Abacus: Small Enough to Jail
Abacus: Small Enough to Jail
You recall mortgage fraud. It was at the heart of banking crisis that, a few years ago, brought the global economy to the edge of the abyss. In terms of criminal prosecutions, the big banks emerged largely unscathed, but one New York bank spent a fortune fighting charges related to mortgage fraud in the late 2000s. Was it one of the international giants? No, it was Abacus Federal Savings Bank, a Chinatown-based company that, with its six branches, is the 2,651st biggest bank in the U.S. Director Steve James’s compelling documentary Abacus: Small Enough to Jail tells the story. It will make you angry.
In 2012, New York County District Attorney Cyrus Vance Jr. announced scores of charges against Abacus. They stemmed from claims that Abacus arranged home loans based on fraudulent information, then sold them to Fannie Mae, the national entity that repackages mortgages. After the announcement, there followed an incident that James examines closely: Numerous bank employees were arrested, and they were chained together before they were led into court — “herded like cattle,” as one interviewee says. The optics were terrible, and they are at the core of the film’s claim that the prosecutors’ methods were, at best, culturally insensitive. “It was very unfortunate,” Vance says in an awkward interview.

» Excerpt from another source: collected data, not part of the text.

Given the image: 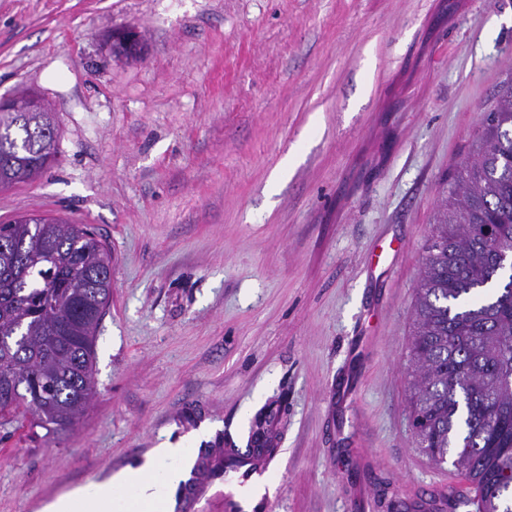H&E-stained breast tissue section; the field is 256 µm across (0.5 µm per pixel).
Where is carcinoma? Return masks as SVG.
Segmentation results:
<instances>
[{"label": "carcinoma", "mask_w": 512, "mask_h": 512, "mask_svg": "<svg viewBox=\"0 0 512 512\" xmlns=\"http://www.w3.org/2000/svg\"><path fill=\"white\" fill-rule=\"evenodd\" d=\"M0 131V188L49 169L55 152ZM483 148L448 190L415 288L409 404L418 447L470 485L458 502L512 512V80L487 115ZM0 417L17 410L49 434L68 430L94 396L95 340L112 296V254L85 224L51 215L0 225ZM274 405L245 450L219 440L224 462L257 468L277 447Z\"/></svg>", "instance_id": "1"}]
</instances>
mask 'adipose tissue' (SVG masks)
Segmentation results:
<instances>
[{"instance_id": "1", "label": "adipose tissue", "mask_w": 512, "mask_h": 512, "mask_svg": "<svg viewBox=\"0 0 512 512\" xmlns=\"http://www.w3.org/2000/svg\"><path fill=\"white\" fill-rule=\"evenodd\" d=\"M193 449L166 443L146 461L42 504L40 512H173Z\"/></svg>"}]
</instances>
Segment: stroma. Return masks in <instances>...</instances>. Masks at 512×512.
I'll return each instance as SVG.
<instances>
[{"mask_svg": "<svg viewBox=\"0 0 512 512\" xmlns=\"http://www.w3.org/2000/svg\"><path fill=\"white\" fill-rule=\"evenodd\" d=\"M141 32L137 58L110 35ZM512 78V0H0V98L36 90L57 160L0 189L112 252L95 395L0 427V512L142 462L245 447L284 412L273 512H414V289L439 204ZM297 158L289 169L287 151ZM216 472L175 512H226Z\"/></svg>", "mask_w": 512, "mask_h": 512, "instance_id": "obj_1", "label": "stroma"}]
</instances>
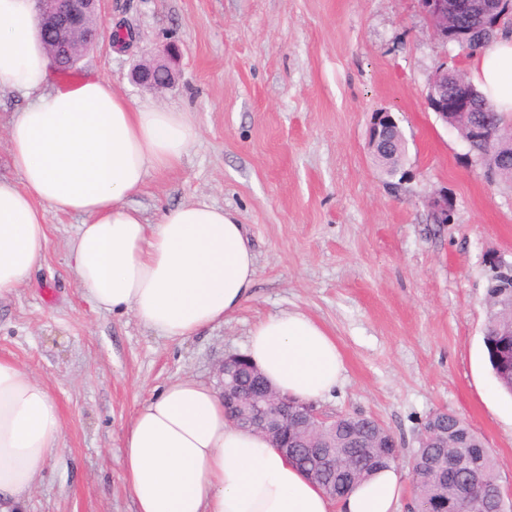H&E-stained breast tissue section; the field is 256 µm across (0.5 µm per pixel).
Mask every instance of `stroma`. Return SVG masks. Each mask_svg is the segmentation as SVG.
<instances>
[{"mask_svg":"<svg viewBox=\"0 0 512 512\" xmlns=\"http://www.w3.org/2000/svg\"><path fill=\"white\" fill-rule=\"evenodd\" d=\"M105 12L134 44L102 45L77 76L189 113L199 130L182 165L149 172L130 205L151 223L197 202L237 214L256 249L254 296L202 336L159 338L133 313L91 308L65 262L82 218L48 214L42 267L0 303V356L44 382L63 416L27 512H135L120 457L138 404L178 376L217 385L224 357L282 310L310 315L343 354L322 414L380 421L407 474L423 419L448 409L490 448L512 495V398L483 344L487 261H512V184L489 183L425 100L439 64L465 71L469 58L431 36L419 0H106ZM163 42L180 50L178 77L154 93L130 72ZM382 109L406 141L401 177L383 176L367 150ZM438 190L455 202L453 223L426 206Z\"/></svg>","mask_w":512,"mask_h":512,"instance_id":"1","label":"stroma"}]
</instances>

Abacus was founded by Thomas Sung, who was born in Shanghai in the 1930s and immigrated to the U.S. at age 16. His daughters run the bank, and the family members are mesmerizing to watch as they share meals and talk over each other at business meetings. The film follows them as the trial proceeds, and courtroom scenes are reenacted by voiceover performers. No one disputes that lower-level bank employees committed fraud, and that they were enabled partly by the cash-based economy of the Chinatown retail scene, which is documented in fascinating detail. As for the outcome of the trial, I’ll let you find out from the film — although if you were reading headlines in June 2015, you already know.
Paris 05:59: Théo & Hugo
Paris 05:59: Théo & Hugo
You’ll remember Paris 05:59: Théo & Hugo for the lovely dialogue, the actors’ stirring chemistry, the beautiful photography of Paris. Oh yeah, you’ll also remember it for the orgy. That 18-minute scene takes place at the beginning of this striking film, in a gay sex club. It is really graphic. It leaves little, like maybe 5 percent, to the imagination. Only a handful of filmmakers, including Catherine Breillat, have depicted sex so explicitly for mainstream audiences.
Théo (Geoffrey Couët) and Hugo (François Nambot) forge a connection in this sex-first-names-later-maybe milieu, and when they leave the club, late at night, they go on a joyful bike ride through the deserted streets. Then horror sets in as they share devastating information: Théo didn’t wear a condom, and Hugo is HIV-positive. A tense scene in a hospital follows, and writers/directors Olivier Ducastel and Jacques Martineau bring a documentary fascination to the emergency drug treatment that may prevent Théo from getting infected.
What comes next is gorgeous the way Before Sunrise is gorgeous. In the predawn hours, Théo & Hugo walk around the city and get acquainted. They talk about the past, their work, their dreams. They meet a couple of strangers whose briefly told stories are fascinating counterpoints to the main plot. Hugo, who is more philosophical than Théo, tells how reading Balzac inspired him to become a notary, and it’s the sort of thing that could only happen in a French movie.
They also playfully chase each other around, and kiss a little. Judging by this film, if you’re looking for a place to fall in love, you could do a lot worse than Paris at night.
Sami Blood
Sami Blood
“Circus animal” is one of the milder insults the locals hurl Elle Marja’s way. She is one of the Sami, the reindeer-herding indigenous people of northern Scandinavia, and she faces a series of humiliations as she enters mainstream society in the marvelous Swedish drama Sami Blood. As played beautifully by the remarkable Lene Cecilia Sparrok, the teenage Elle Marja struggles to reconcile her ambitions with the institutionalized bigotry of 1930s Sweden.
Early in the film, Elle Marja and her sister (Mia Erika Sparrok) leave their family’s tent for a Sami boarding school overseen by a teacher (Hanna Alström) who is kind, but only up to a point. After Elle Marja has a sweet romantic encounter with a boy (Julius Fleischanderl) at a dance, she flees for cosmopolitan Uppsala and tries to put her past behind her.
Sami Blood was written and directed by Amanda Kernell, whose father is Sami. I learned a lot from it about a place I have never visited, and that is the great gift of international cinema.